May 5, 2006
Day 219
The ship pulled into Bahia Negra early this morning. Craig and I got off right away, but activity continued around the ship all day. It became a market of sorts as eager townsfolk boarded to buy their much-needed fruits and vegetables from the vendors.
Our first task for today was to figure out when we could leave town. We would have preferred to stay for three days or so and take another boat or bus out of town. However, we learned that the ship we rode in on would start making its way back to Concepción tonight, so we would have to wait a whole week to get on it again. Also, the only bus out of town leaves tomorrow, and the next one isn't for another week. This is one of the most remote areas of the country, so the news wasn't too surprising. Neither Craig nor I want to stick around here for a week, so we will grab the bus tomorrow.
While walking around town today, we were approached by a white man in his fifties. He introduced himself as William from South Africa and invited us over to his house to explain a tour he is offering of the area. He takes people on a boat he bought and renovated further up the river to see wildlife. It sounded like a great trip, but he wanted $30 per day for four days and neither of us had that much cash with us, so we had to decline.
William was an interesting character to talk to, though. He grew up in South Africa and used to race horses, but he decided to move to Paraguay about fifteen years ago when things started to get rough in his country. He used to sell yogurt and other dairy products, but now he sticks to trading fish with the locals, selling ice, and running the occasional tour.

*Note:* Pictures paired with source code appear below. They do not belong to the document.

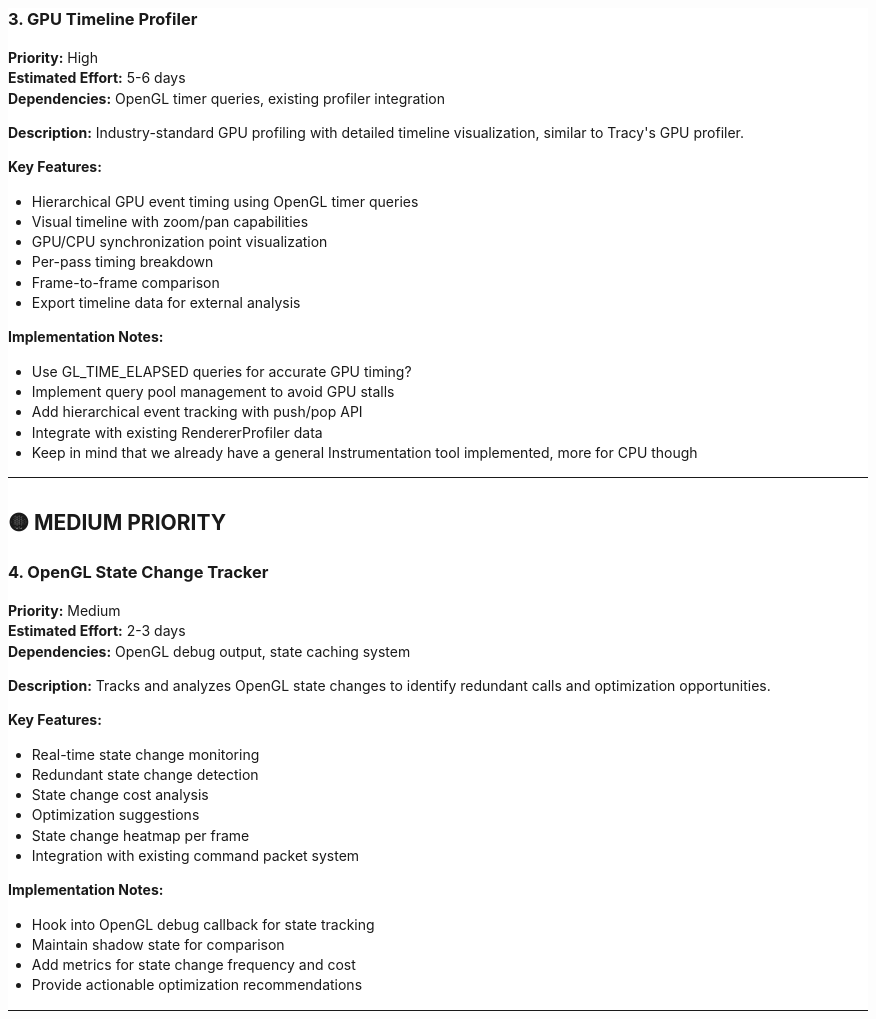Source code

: 
### 3. GPU Timeline Profiler
**Priority:** High  
**Estimated Effort:** 5-6 days  
**Dependencies:** OpenGL timer queries, existing profiler integration

**Description:**
Industry-standard GPU profiling with detailed timeline visualization, similar to Tracy's GPU profiler.

**Key Features:**
- Hierarchical GPU event timing using OpenGL timer queries
- Visual timeline with zoom/pan capabilities
- GPU/CPU synchronization point visualization
- Per-pass timing breakdown
- Frame-to-frame comparison
- Export timeline data for external analysis

**Implementation Notes:**
- Use GL_TIME_ELAPSED queries for accurate GPU timing?
- Implement query pool management to avoid GPU stalls
- Add hierarchical event tracking with push/pop API
- Integrate with existing RendererProfiler data
- Keep in mind that we already have a general Instrumentation tool implemented, more for CPU though

---

## 🟡 MEDIUM PRIORITY

### 4. OpenGL State Change Tracker
**Priority:** Medium  
**Estimated Effort:** 2-3 days  
**Dependencies:** OpenGL debug output, state caching system

**Description:**
Tracks and analyzes OpenGL state changes to identify redundant calls and optimization opportunities.

**Key Features:**
- Real-time state change monitoring
- Redundant state change detection
- State change cost analysis
- Optimization suggestions
- State change heatmap per frame
- Integration with existing command packet system

**Implementation Notes:**
- Hook into OpenGL debug callback for state tracking
- Maintain shadow state for comparison
- Add metrics for state change frequency and cost
- Provide actionable optimization recommendations

---
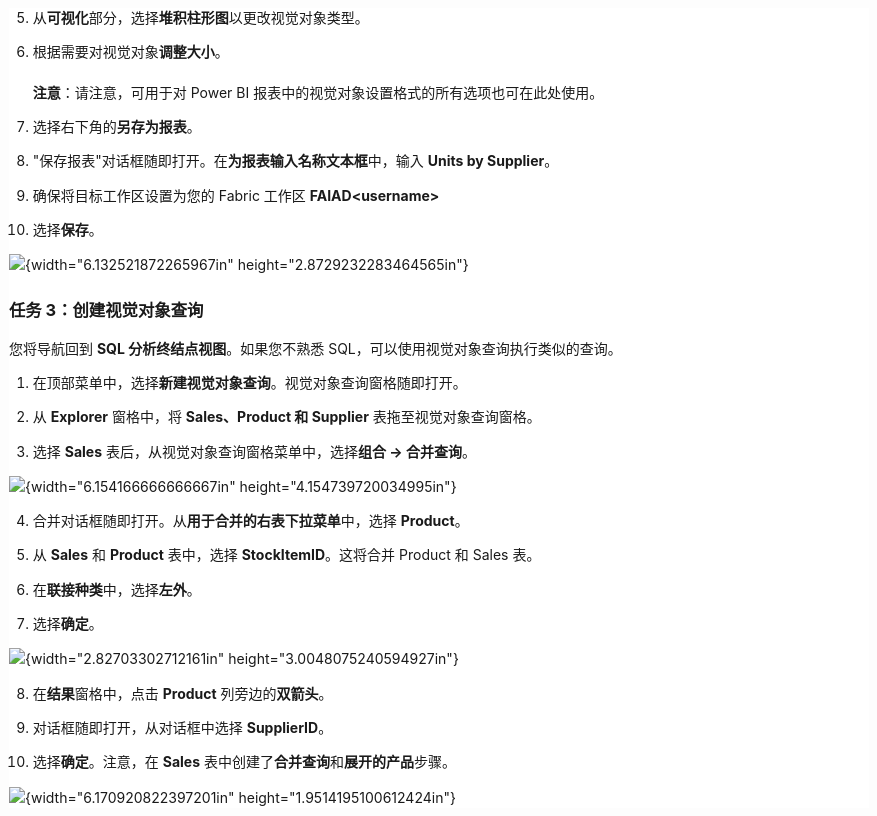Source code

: 5.  从**可视化**部分，选择**堆积柱形图**以更改视觉对象类型。

6.  根据需要对视觉对象**调整大小**。\
    \
    **注意**：请注意，可用于对 Power BI
    报表中的视觉对象设置格式的所有选项也可在此处使用。

7.  选择右下角的**另存为报表**。

8.  "保存报表"对话框随即打开。在**为报表输入名称文本框**中，输入 **Units
    by Supplier**。

9.  确保将目标工作区设置为您的 Fabric 工作区 **FAIAD\<username\>**

10. 选择**保存**。

![](./media/image11.png){width="6.132521872265967in"
height="2.8729232283464565in"}

### 任务 3：创建视觉对象查询

您将导航回到 **SQL 分析终结点视图**。如果您不熟悉
SQL，可以使用视觉对象查询执行类似的查询。

1.  在顶部菜单中，选择**新建视觉对象查询**。视觉对象查询窗格随即打开。

2.  从 **Explorer** 窗格中，将 **Sales、Product 和 Supplier**
    表拖至视觉对象查询窗格。

3.  选择 **Sales** 表后，从视觉对象查询窗格菜单中，选择**组合 -\>
    合并查询**。

![](./media/image12.png){width="6.154166666666667in"
height="4.154739720034995in"}

4.  合并对话框随即打开。从**用于合并的右表下拉菜单**中，选择
    **Product**。

5.  从 **Sales** 和 **Product** 表中，选择 **StockItemID**。这将合并
    Product 和 Sales 表。

6.  在**联接种类**中，选择**左外**。

7.  选择**确定**。

![](./media/image13.png){width="2.82703302712161in"
height="3.0048075240594927in"}

8.  在**结果**窗格中，点击 **Product** 列旁边的**双箭头**。

9.  对话框随即打开，从对话框中选择 **SupplierID**。

10. 选择**确定**。注意，在 **Sales**
    表中创建了**合并查询**和**展开的产品**步骤。

![](./media/image14.png){width="6.170920822397201in"
height="1.9514195100612424in"}
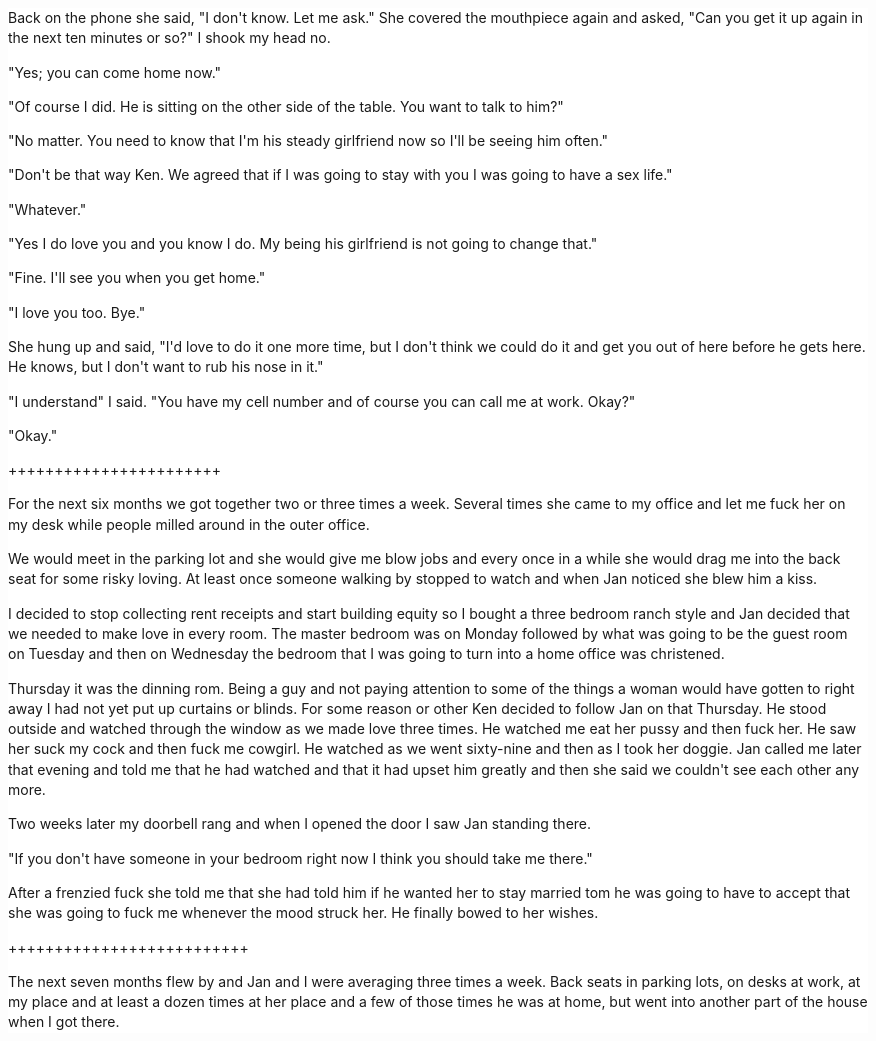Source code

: Back on the phone she said, "I don't know. Let me ask." She covered the mouthpiece again and asked, "Can you get it up again in the next ten minutes or so?" I shook my head no. 

"Yes; you can come home now." 

"Of course I did. He is sitting on the other side of the table. You want to talk to him?" 

"No matter. You need to know that I'm his steady girlfriend now so I'll be seeing him often." 

"Don't be that way Ken. We agreed that if I was going to stay with you I was going to have a sex life." 

"Whatever." 

"Yes I do love you and you know I do. My being his girlfriend is not going to change that." 

"Fine. I'll see you when you get home." 

"I love you too. Bye." 

She hung up and said, "I'd love to do it one more time, but I don't think we could do it and get you out of here before he gets here. He knows, but I don't want to rub his nose in it." 

"I understand" I said. "You have my cell number and of course you can call me at work. Okay?" 

"Okay." 

+++++++++++++++++++++++ 

For the next six months we got together two or three times a week. Several times she came to my office and let me fuck her on my desk while people milled around in the outer office. 

We would meet in the parking lot and she would give me blow jobs and every once in a while she would drag me into the back seat for some risky loving. At least once someone walking by stopped to watch and when Jan noticed she blew him a kiss. 

I decided to stop collecting rent receipts and start building equity so I bought a three bedroom ranch style and Jan decided that we needed to make love in every room. The master bedroom was on Monday followed by what was going to be the guest room on Tuesday and then on Wednesday the bedroom that I was going to turn into a home office was christened. 

Thursday it was the dinning rom. Being a guy and not paying attention to some of the things a woman would have gotten to right away I had not yet put up curtains or blinds. For some reason or other Ken decided to follow Jan on that Thursday. He stood outside and watched through the window as we made love three times. He watched me eat her pussy and then fuck her. He saw her suck my cock and then fuck me cowgirl. He watched as we went sixty-nine and then as I took her doggie. Jan called me later that evening and told me that he had watched and that it had upset him greatly and then she said we couldn't see each other any more. 

Two weeks later my doorbell rang and when I opened the door I saw Jan standing there. 

"If you don't have someone in your bedroom right now I think you should take me there." 

After a frenzied fuck she told me that she had told him if he wanted her to stay married tom he was going to have to accept that she was going to fuck me whenever the mood struck her. He finally bowed to her wishes. 

++++++++++++++++++++++++++ 

The next seven months flew by and Jan and I were averaging three times a week. Back seats in parking lots, on desks at work, at my place and at least a dozen times at her place and a few of those times he was at home, but went into another part of the house when I got there. 
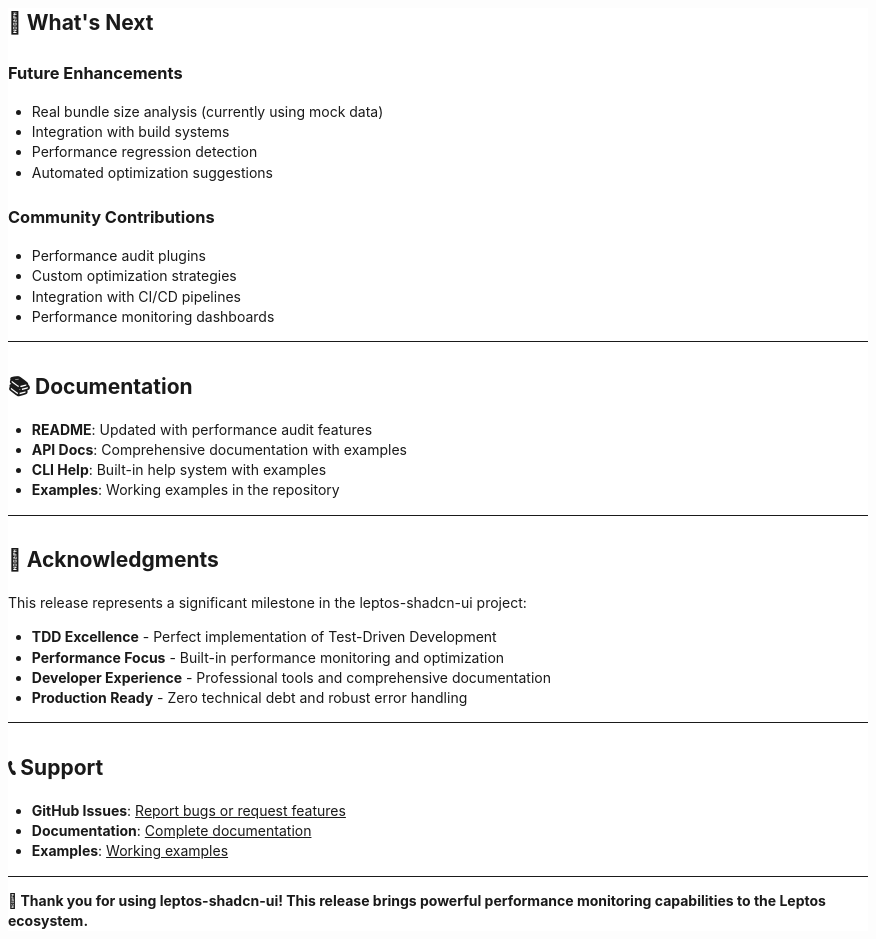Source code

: 
## 🚀 **What's Next**

### **Future Enhancements**
- Real bundle size analysis (currently using mock data)
- Integration with build systems
- Performance regression detection
- Automated optimization suggestions

### **Community Contributions**
- Performance audit plugins
- Custom optimization strategies
- Integration with CI/CD pipelines
- Performance monitoring dashboards

---

## 📚 **Documentation**

- **README**: Updated with performance audit features
- **API Docs**: Comprehensive documentation with examples
- **CLI Help**: Built-in help system with examples
- **Examples**: Working examples in the repository

---

## 🙏 **Acknowledgments**

This release represents a significant milestone in the leptos-shadcn-ui project:

- **TDD Excellence** - Perfect implementation of Test-Driven Development
- **Performance Focus** - Built-in performance monitoring and optimization
- **Developer Experience** - Professional tools and comprehensive documentation
- **Production Ready** - Zero technical debt and robust error handling

---

## 📞 **Support**

- **GitHub Issues**: [Report bugs or request features](https://github.com/cloud-shuttle/leptos-shadcn-ui/issues)
- **Documentation**: [Complete documentation](https://github.com/cloud-shuttle/leptos-shadcn-ui)
- **Examples**: [Working examples](https://github.com/cloud-shuttle/leptos-shadcn-ui/tree/main/examples)

---

**🎉 Thank you for using leptos-shadcn-ui! This release brings powerful performance monitoring capabilities to the Leptos ecosystem.**
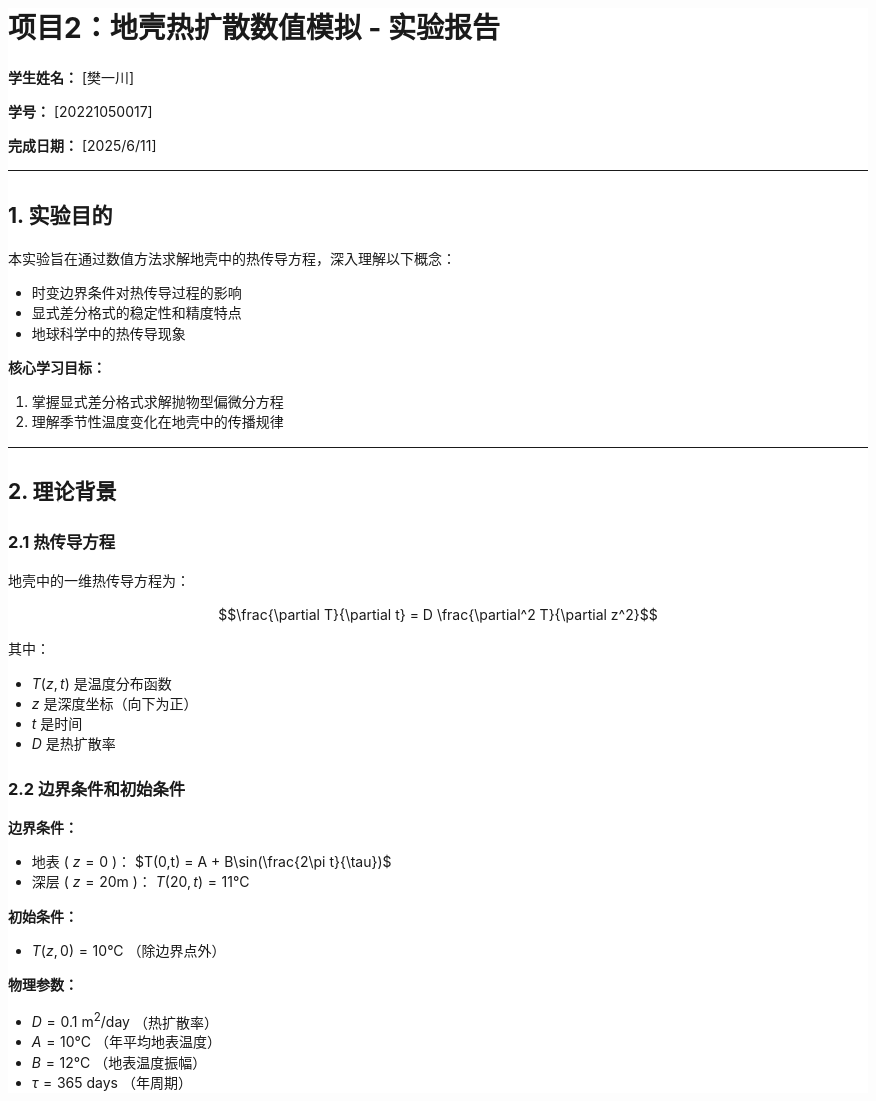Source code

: # 项目2：地壳热扩散数值模拟 - 实验报告

**学生姓名：** [樊一川]

**学号：** [20221050017]

**完成日期：** [2025/6/11]


---

## 1. 实验目的

本实验旨在通过数值方法求解地壳中的热传导方程，深入理解以下概念：

- 时变边界条件对热传导过程的影响
- 显式差分格式的稳定性和精度特点
- 地球科学中的热传导现象

**核心学习目标：**
1. 掌握显式差分格式求解抛物型偏微分方程
2. 理解季节性温度变化在地壳中的传播规律

---

## 2. 理论背景

### 2.1 热传导方程

地壳中的一维热传导方程为：

$$\frac{\partial T}{\partial t} = D \frac{\partial^2 T}{\partial z^2}$$

其中：
- $T(z,t)$ 是温度分布函数
- $z$ 是深度坐标（向下为正）
- $t$ 是时间
- $D$ 是热扩散率

### 2.2 边界条件和初始条件

**边界条件：**
- 地表 ( $z=0$ )： $T(0,t) = A + B\sin(\frac{2\pi t}{\tau})$
- 深层 ( $z=20\text{m}$ )： $T(20,t) = 11°\text{C}$

**初始条件：**
- $T(z,0) = 10°\text{C}$ （除边界点外）

**物理参数：**
- $D = 0.1 \text{ m}^2/\text{day}$ （热扩散率）
- $A = 10°\text{C}$ （年平均地表温度）
- $B = 12°\text{C}$ （地表温度振幅）
- $\tau = 365 \text{ days}$ （年周期）
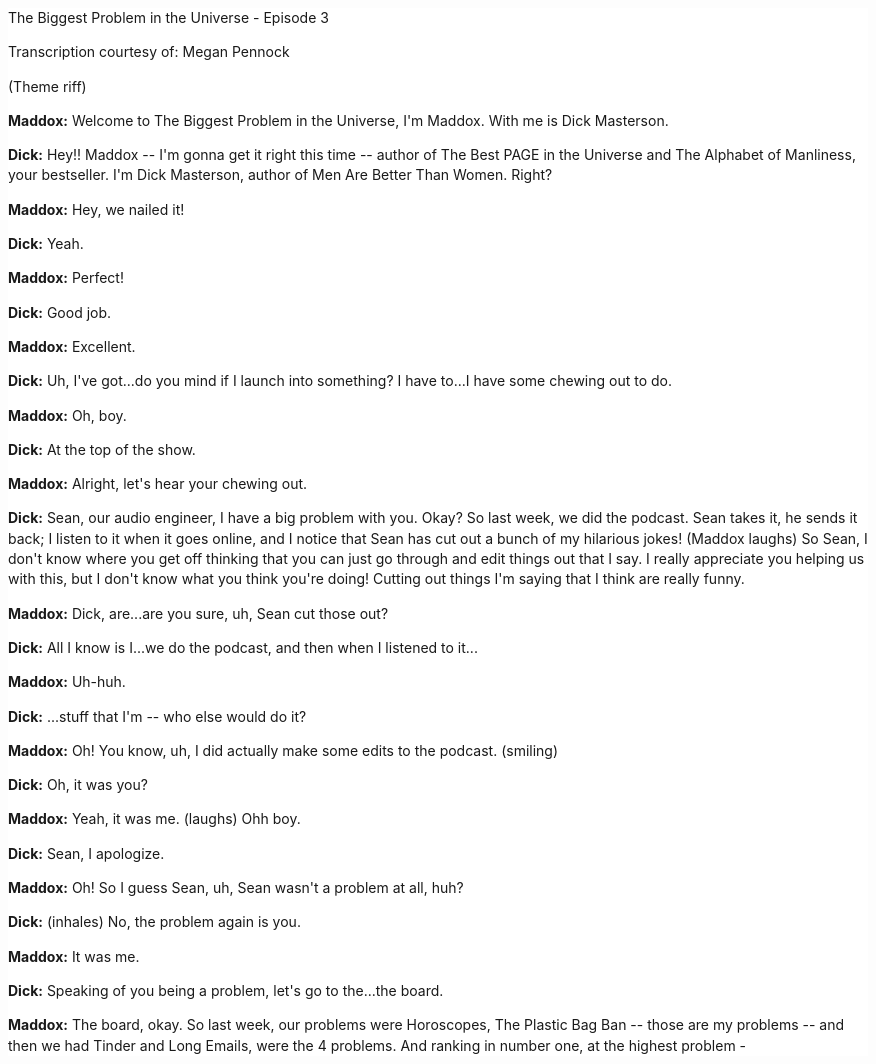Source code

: The Biggest Problem in the Universe - Episode 3

Transcription courtesy of: Megan Pennock

(Theme riff)

**Maddox:** Welcome to The Biggest Problem in the Universe, I'm Maddox. With me is Dick Masterson.

**Dick:** Hey!! Maddox -- I'm gonna get it right this time -- author of The Best PAGE in the Universe and The Alphabet of Manliness, your bestseller. I'm Dick Masterson, author of Men Are Better Than Women. Right?

**Maddox:** Hey, we nailed it!

**Dick:** Yeah.

**Maddox:** Perfect!

**Dick:** Good job.

**Maddox:** Excellent.

**Dick:** Uh, I've got...do you mind if I launch into something? I have to...I have some chewing out to do.

**Maddox:** Oh, boy.

**Dick:** At the top of the show.

**Maddox:** Alright, let's hear your chewing out.

**Dick:** Sean, our audio engineer, I have a big problem with you. Okay? So last week, we did the podcast. Sean takes it, he sends it back; I listen to it when it goes online, and I notice that Sean has cut out a bunch of my hilarious jokes! (Maddox laughs) So Sean, I don't know where you get off thinking that you can just go through and edit things out that I say. I really appreciate you helping us with this, but I don't know what you think you're doing! Cutting out things I'm saying that I think are really funny.

**Maddox:** Dick, are...are you sure, uh, Sean cut those out?

**Dick:** All I know is I...we do the podcast, and then when I listened to it...

**Maddox:** Uh-huh.

**Dick:** ...stuff that I'm -- who else would do it?

**Maddox:** Oh! You know, uh, I did actually make some edits to the podcast. (smiling)

**Dick:** Oh, it was you?

**Maddox:** Yeah, it was me. (laughs) Ohh boy.

**Dick:** Sean, I apologize.

**Maddox:** Oh! So I guess Sean, uh, Sean wasn't a problem at all, huh?

**Dick:** (inhales) No, the problem again is you.

**Maddox:** It was me.

**Dick:** Speaking of you being a problem, let's go to the...the board.

**Maddox:** The board, okay. So last week, our problems were Horoscopes, The Plastic Bag Ban -- those are my problems -- and then we had Tinder and Long Emails, were the 4 problems. And ranking in number one, at the highest problem -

He's been bitten by various spiders, snakes, and monkeys in the area, but he's lucky. He told us about one other guy who got eaten by a crocodile and yet another man who was bitten so badly that he had to spend the last year and a half in a hospital. This area is so wild that I guess it shouldn't have surprised me so much to find a crazy South African living here.
After talking to William, Craig and I decided to walk to the nearby Indian village. On the way there, I started to feel nauseous. Suddenly, I lost my lunch. My non-vomiting streak ended at nearly half a year. I felt a little better afterwards, though, so we continued.
When we were nearing the village, a fifteen-year-old girl pulled up to us on a bicycle and started talking to us. Her name was Lilian, and she lived in the village with her family. She invited us over for some terere, which is a cold drink made from yerba leaves (she appeared slightly offended when I called it mate). We gladly accepted. Lilian was a gracious host, and we learned that her family speaks a language other than Guarani, which itself is a pretty obscure language. Other than her native language, she also knows Guarani, Spanish, a little Italian, and is starting to learn English. She also plays volleyball and wants to go to college to become a lawyer. Craig and I were both very impressed. It turns out that the native people around here do a lot more than just farming.
On the way back to the metropolis of Bahia Negra, I threw up again. Maybe it was the terere, maybe not, but I wasn't willing to take any chances from there on out. I guess I was making up for all those months of being healthy.
Back in town, I could only eat a couple bites for lunch. I started showing Craig some of my pictures from the last few months. When a picture of some food came up, I felt it again. Three pukings in one day, nowhere near a doctor. Not good, especially considering that the bus tomorrow will take about fourteen hours. The only way it could get worse is if diarrhea set in. I went to one of the small shops in town, and luckily the owner had some medicine to stop the vomiting. I also decided that I better stick to fluids for the next few days just to make sure. It could be a rough ride out of here.
CAN YOU SUGGEST HOW I MIGHT CONTACT THE REDOUBTABLE "WILLIAM"?
The only thing I can suggest is to go to Bahia Negra and ask about him. Everyone knows him there.